Woodford identified four basic barn farming systems: 24/7 indoor farming with year-round milking and fully cut-and-carry feeding; indoor-outdoor hybrid with year-round milking; indoor-outdoor with seasonal milking; and off-paddock shelter used only for limited periods of bad weather in a seasonal milking operation.
He also identified four basic barn types: composting; freestall barns with separate standing areas and individual bedding stalls; non-composting loafing barns; and slatted-floor barns with effluent bunkers underneath.
On his analysis, only composting barns tick all the boxes as suitable and economic for all four farming systems.
A fully composting barn has large areas of composting material at least 600mm deep where the cows spend virtually all their time.
“It will have roof venting and it will have daily tilling. If those things aren’t occurring it is not going to be a composting barn.”
Woodford says the compost should stay in for 12 months. If it has to be pulled out sooner because it is turning into a foul-smelling “anaerobic custard” then the farmer is doing something wrong.
“It’s got to smell nice. It’s got to be pretty dry. If you can squeeze water out of it that ain’t compost,” he explained. “There’ll be steam everywhere as you till, because evaporation is where the moisture goes.”
There must be some form of waterproof sealing under the 600mm compost, with a drainage system to catch any effluent, although in a properly functioning composting barn nothing will come out.
“All your moisture is going up through the system to the sky. But it won’t work without the right structure -- a decent-shaped roof of at least 18 degrees slope. You’ve got to have internal venting up top and daily tilling.”
The compost is tilled by a tractor twice a day, usually when the cows are out being milked. However, tilling also works with robot milking systems in which the cows do not leave the barn.
“That’s OK. The cows will get up and get out of the way as you do it. I’ve seen that happening in North America,” Woodford says.
He says the benefits of composting barns include cow comfort, clean udders, less lameness compared to freestall, and no liquid waste.

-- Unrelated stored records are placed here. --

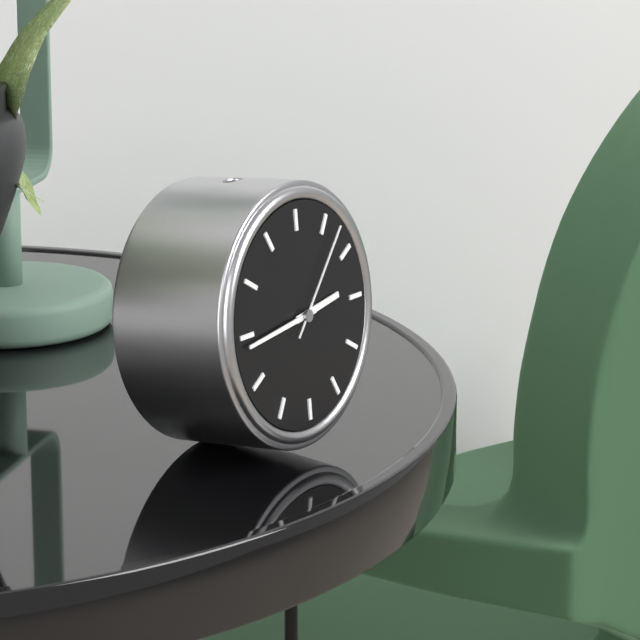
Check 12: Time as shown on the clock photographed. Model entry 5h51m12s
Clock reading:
2h44m07s
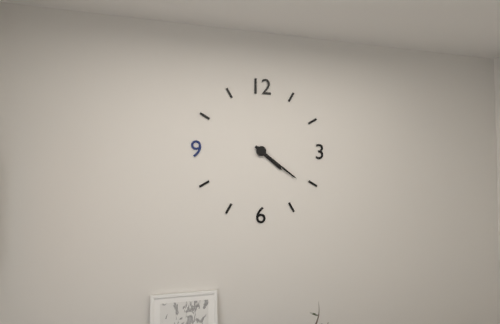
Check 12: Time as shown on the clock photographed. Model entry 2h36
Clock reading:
4h21
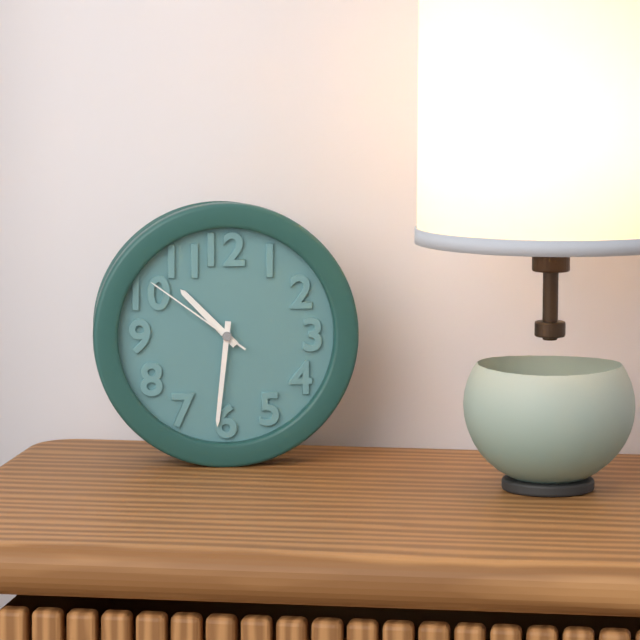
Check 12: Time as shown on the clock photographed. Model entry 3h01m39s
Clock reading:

He says barns may also mitigate nitrogen leaching and greenhouse gas emissions, although this needs quantification. Added that this should come improved biological efficiency, as measured by the ratio of milk produced per kilo of bodyweight.
Woodford concedes that a composting system will not be for everyone; it requires matching the barn structure to the farming system. He warns that systems could change over time and there is no simple answer as to whether it is the structure or the system that comes first.
“This is going to have a role for us in NZ. We are going to have to do something to get cows off-paddock in the second half of autumn and winter.”